“I’m really good at drawing.” It’s a very matter-of-fact statement made by Emily, a participant in the show Down for Love. She knows that this is something true about herself, something that she can do with confidence. She isn’t bragging. She isn’t looking for a compliment. She isn’t in any way trying to prove her superiority or even compare herself to people around her. She is just stating a truth about herself in the context of a life that is filled with both limits and gifts, challenges and opportunities, vulnerabilities and strengths. It struck me at that moment that she had high self-esteem without a corresponding ego.
Watching Down for Love helped me realize that there’s beauty in a lack of ego alongside a corresponding sense of esteem. Something deeply good and true emerges from humans who have esteem for themselves without ego. Who are able to love themselves as they love others.
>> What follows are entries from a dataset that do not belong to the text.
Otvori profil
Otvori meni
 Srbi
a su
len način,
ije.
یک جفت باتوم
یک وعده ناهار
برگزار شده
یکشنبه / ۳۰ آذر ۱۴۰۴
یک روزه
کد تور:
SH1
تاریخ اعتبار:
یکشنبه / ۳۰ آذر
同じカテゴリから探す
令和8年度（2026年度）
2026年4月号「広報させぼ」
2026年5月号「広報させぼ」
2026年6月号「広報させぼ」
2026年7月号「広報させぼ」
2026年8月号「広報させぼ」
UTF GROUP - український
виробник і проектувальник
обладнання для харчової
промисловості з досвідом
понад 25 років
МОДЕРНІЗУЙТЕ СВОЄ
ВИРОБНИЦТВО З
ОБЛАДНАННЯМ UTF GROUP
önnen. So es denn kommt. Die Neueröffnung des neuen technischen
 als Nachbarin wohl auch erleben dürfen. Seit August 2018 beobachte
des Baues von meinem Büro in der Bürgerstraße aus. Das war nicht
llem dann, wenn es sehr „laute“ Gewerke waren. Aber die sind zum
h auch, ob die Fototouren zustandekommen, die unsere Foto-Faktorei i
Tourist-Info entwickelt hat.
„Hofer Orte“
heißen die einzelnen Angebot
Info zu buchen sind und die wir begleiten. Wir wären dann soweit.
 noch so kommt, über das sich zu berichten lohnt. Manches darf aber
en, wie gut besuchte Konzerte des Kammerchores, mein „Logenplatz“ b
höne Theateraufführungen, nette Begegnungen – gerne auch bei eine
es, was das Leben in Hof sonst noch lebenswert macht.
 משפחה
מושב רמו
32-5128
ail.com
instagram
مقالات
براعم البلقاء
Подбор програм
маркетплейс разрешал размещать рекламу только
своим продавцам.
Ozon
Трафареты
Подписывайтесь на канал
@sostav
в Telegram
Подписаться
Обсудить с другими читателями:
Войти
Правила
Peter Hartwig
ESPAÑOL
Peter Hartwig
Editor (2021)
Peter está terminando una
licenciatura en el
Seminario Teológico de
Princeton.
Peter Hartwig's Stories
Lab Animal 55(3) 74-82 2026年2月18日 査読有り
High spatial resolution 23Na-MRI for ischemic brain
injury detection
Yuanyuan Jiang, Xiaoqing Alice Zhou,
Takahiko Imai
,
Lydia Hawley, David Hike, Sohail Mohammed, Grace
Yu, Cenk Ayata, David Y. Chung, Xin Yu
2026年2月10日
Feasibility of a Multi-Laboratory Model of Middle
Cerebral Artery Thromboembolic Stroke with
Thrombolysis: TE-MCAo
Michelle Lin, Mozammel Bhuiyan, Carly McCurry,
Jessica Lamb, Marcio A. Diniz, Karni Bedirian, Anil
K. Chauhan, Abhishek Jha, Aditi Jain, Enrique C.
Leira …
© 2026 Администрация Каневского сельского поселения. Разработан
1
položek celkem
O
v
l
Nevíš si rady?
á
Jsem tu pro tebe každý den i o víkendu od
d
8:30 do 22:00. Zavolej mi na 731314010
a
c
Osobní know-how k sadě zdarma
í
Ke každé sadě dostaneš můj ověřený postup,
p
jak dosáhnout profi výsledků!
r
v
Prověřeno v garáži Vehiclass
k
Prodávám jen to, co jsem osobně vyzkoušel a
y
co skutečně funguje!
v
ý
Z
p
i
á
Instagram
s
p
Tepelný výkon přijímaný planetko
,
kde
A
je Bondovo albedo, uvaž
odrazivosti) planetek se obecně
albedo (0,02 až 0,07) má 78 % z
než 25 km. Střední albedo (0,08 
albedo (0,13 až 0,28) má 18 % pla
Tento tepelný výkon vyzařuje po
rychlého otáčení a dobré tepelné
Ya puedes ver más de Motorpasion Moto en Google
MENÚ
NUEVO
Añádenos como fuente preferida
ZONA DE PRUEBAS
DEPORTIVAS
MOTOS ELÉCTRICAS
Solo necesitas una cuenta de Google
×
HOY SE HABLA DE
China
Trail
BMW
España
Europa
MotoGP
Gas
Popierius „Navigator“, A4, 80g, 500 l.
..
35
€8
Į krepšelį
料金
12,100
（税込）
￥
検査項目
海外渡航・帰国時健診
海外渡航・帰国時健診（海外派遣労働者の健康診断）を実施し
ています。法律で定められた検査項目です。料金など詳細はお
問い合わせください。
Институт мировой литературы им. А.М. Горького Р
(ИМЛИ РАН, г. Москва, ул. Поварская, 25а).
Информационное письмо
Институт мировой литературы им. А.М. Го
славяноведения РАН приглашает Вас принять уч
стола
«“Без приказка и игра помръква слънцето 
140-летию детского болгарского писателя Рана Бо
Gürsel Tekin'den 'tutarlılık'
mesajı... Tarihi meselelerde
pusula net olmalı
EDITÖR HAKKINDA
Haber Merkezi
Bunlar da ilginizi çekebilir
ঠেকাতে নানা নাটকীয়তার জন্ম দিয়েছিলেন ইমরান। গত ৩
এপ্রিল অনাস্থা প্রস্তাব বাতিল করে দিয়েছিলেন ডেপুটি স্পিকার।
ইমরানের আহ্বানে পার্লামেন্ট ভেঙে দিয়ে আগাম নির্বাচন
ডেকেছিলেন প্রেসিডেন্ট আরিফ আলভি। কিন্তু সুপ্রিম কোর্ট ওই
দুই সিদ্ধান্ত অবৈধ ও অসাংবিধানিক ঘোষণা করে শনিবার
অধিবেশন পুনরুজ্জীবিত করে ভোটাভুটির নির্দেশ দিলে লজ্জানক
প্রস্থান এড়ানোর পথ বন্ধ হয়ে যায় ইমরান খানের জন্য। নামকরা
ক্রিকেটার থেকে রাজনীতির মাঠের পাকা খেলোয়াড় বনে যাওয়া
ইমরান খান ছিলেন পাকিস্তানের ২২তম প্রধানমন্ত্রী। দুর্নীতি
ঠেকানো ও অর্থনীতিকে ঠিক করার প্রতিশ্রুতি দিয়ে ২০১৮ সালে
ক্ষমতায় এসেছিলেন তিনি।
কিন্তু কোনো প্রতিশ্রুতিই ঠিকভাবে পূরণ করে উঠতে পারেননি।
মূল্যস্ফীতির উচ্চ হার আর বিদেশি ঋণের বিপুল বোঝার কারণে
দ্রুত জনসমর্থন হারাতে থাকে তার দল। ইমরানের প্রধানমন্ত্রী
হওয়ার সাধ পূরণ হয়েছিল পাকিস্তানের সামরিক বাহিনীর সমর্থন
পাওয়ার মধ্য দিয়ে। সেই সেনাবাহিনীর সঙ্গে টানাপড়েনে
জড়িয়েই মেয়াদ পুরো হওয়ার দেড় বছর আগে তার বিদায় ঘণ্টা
Penny is also able to talk with straightforward candor about her abilities and her challenges. She can say that she needs modifications on some school assignments and that she is a good writer. She knows that she has challenges with change and that she is great at making a plan. And, as I’ve probably told you before, she also is able to laugh at herself when she makes a mistake, or when one of us points out a personality quirk. She has esteem without ego.
The late preacher and pastor Tim Keller said more than once that the gospel of Jesus doesn’t ask us to think less of ourselves. But when we are walking in the way of Jesus we will think of ourselves less. Perhaps that’s another way to say that when we find ourselves in Jesus, we will lose our self-protective ego without losing our self-esteem.
I’d like to develop a high sense of esteem for myself—and those around me—without an inflated ego. And I suspect my daughter, and the characters of Down for Love, are helping me to imagine what that would be like.